▶ [GOAL]
Could you copy out word for word every line, from the one containing "Return results in <instances>...</instances>. Segment" through the end of the records?

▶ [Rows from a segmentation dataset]
⁂

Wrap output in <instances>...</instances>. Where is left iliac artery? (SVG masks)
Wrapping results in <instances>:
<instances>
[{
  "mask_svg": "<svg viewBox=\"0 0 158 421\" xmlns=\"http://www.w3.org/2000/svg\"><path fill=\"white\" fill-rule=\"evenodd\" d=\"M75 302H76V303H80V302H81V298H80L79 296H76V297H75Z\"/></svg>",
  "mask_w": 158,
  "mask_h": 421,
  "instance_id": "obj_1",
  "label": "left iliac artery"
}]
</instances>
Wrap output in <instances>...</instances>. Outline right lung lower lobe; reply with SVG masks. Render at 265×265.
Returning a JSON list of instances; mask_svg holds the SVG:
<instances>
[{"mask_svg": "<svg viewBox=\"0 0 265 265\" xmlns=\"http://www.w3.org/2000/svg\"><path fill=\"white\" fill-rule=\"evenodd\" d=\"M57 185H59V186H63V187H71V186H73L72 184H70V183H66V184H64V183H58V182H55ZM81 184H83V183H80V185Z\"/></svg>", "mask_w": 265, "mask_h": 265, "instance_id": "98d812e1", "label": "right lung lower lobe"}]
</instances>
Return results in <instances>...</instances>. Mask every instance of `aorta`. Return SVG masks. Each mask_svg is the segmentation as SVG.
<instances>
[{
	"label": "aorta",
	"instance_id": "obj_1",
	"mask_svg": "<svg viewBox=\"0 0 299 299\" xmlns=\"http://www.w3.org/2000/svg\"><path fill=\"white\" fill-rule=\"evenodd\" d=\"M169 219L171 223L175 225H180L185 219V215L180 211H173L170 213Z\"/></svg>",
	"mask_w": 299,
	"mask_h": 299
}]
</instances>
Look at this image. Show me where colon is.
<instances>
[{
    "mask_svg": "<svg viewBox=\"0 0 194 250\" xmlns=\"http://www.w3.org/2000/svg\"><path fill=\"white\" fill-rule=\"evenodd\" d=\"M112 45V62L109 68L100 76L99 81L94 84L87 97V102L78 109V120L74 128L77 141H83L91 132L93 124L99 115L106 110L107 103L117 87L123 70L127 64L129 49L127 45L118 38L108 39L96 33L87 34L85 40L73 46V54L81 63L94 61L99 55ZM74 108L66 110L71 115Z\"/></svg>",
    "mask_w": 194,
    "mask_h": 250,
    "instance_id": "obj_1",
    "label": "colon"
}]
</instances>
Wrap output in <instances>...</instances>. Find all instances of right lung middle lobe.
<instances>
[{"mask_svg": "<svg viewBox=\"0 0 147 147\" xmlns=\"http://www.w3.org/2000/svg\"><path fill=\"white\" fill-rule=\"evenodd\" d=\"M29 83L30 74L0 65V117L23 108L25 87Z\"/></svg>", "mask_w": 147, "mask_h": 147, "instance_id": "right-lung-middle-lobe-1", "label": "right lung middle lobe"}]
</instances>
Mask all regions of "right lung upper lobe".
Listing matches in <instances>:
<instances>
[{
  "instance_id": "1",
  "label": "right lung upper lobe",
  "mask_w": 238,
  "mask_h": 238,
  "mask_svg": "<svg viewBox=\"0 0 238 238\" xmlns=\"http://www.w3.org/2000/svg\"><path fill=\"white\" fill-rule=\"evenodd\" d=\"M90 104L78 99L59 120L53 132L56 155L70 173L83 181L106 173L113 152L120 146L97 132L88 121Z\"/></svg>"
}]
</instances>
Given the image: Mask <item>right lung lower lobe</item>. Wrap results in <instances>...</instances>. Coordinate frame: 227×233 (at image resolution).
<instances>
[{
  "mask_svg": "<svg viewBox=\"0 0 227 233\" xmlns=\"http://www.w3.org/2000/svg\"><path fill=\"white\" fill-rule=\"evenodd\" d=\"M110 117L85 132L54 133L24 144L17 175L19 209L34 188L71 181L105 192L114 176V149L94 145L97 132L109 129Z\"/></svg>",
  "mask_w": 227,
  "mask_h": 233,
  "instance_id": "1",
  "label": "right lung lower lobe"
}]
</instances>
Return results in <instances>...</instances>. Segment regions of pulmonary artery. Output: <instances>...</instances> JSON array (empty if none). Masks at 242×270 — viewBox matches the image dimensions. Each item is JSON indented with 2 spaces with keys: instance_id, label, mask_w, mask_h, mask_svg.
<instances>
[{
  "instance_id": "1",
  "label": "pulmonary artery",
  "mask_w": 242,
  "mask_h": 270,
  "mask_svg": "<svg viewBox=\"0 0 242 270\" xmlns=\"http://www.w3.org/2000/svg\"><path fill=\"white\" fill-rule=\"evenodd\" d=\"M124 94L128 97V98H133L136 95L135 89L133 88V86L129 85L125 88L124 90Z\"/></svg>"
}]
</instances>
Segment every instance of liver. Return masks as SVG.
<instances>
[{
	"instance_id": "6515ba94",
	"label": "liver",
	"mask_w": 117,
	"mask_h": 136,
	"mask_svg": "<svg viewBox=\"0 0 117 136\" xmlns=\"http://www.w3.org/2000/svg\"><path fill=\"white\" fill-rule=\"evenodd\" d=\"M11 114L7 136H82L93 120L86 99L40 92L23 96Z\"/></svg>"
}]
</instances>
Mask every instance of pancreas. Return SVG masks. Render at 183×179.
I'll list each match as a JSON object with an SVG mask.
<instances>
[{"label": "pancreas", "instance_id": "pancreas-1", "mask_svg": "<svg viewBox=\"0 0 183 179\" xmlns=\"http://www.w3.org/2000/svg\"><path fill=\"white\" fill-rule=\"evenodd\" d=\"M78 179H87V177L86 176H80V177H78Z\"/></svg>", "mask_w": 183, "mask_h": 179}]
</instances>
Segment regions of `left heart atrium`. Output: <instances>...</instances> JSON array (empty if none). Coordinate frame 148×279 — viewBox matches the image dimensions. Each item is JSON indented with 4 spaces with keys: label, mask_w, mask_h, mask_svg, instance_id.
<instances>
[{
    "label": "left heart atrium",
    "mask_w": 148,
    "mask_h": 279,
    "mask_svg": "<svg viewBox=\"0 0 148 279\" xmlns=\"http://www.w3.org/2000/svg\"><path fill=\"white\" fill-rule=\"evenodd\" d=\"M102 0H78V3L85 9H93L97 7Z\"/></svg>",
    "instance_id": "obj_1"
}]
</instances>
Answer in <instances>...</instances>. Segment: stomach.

⁂

▶ [WRITTEN SOLUTION]
Return results in <instances>...</instances>. Segment regions of pulmonary artery. Output: <instances>...</instances> JSON array (empty if none). Masks at 242×270 — viewBox matches the image dimensions. Each item is JSON indented with 2 spaces with keys: instance_id, label, mask_w, mask_h, mask_svg.
<instances>
[{
  "instance_id": "1",
  "label": "pulmonary artery",
  "mask_w": 242,
  "mask_h": 270,
  "mask_svg": "<svg viewBox=\"0 0 242 270\" xmlns=\"http://www.w3.org/2000/svg\"><path fill=\"white\" fill-rule=\"evenodd\" d=\"M124 94L128 97V98H133L136 95L135 89L133 88V86L129 85L125 88L124 90Z\"/></svg>"
}]
</instances>
Segment every instance of liver. Return masks as SVG.
<instances>
[{
	"instance_id": "6515ba94",
	"label": "liver",
	"mask_w": 117,
	"mask_h": 136,
	"mask_svg": "<svg viewBox=\"0 0 117 136\" xmlns=\"http://www.w3.org/2000/svg\"><path fill=\"white\" fill-rule=\"evenodd\" d=\"M11 114L7 136H82L93 120L86 99L40 92L23 96Z\"/></svg>"
}]
</instances>
Mask every instance of pancreas. Return SVG masks. Render at 183×179.
I'll list each match as a JSON object with an SVG mask.
<instances>
[{"label": "pancreas", "instance_id": "pancreas-1", "mask_svg": "<svg viewBox=\"0 0 183 179\" xmlns=\"http://www.w3.org/2000/svg\"><path fill=\"white\" fill-rule=\"evenodd\" d=\"M78 179H87V177L86 176H80V177H78Z\"/></svg>", "mask_w": 183, "mask_h": 179}]
</instances>
Segment regions of `left heart atrium`. Output: <instances>...</instances> JSON array (empty if none). Coordinate frame 148×279 — viewBox matches the image dimensions. Each item is JSON indented with 4 spaces with keys: label, mask_w, mask_h, mask_svg, instance_id.
<instances>
[{
    "label": "left heart atrium",
    "mask_w": 148,
    "mask_h": 279,
    "mask_svg": "<svg viewBox=\"0 0 148 279\" xmlns=\"http://www.w3.org/2000/svg\"><path fill=\"white\" fill-rule=\"evenodd\" d=\"M102 0H78V3L85 9H93L97 7Z\"/></svg>",
    "instance_id": "obj_1"
}]
</instances>
Answer in <instances>...</instances>. Segment: stomach.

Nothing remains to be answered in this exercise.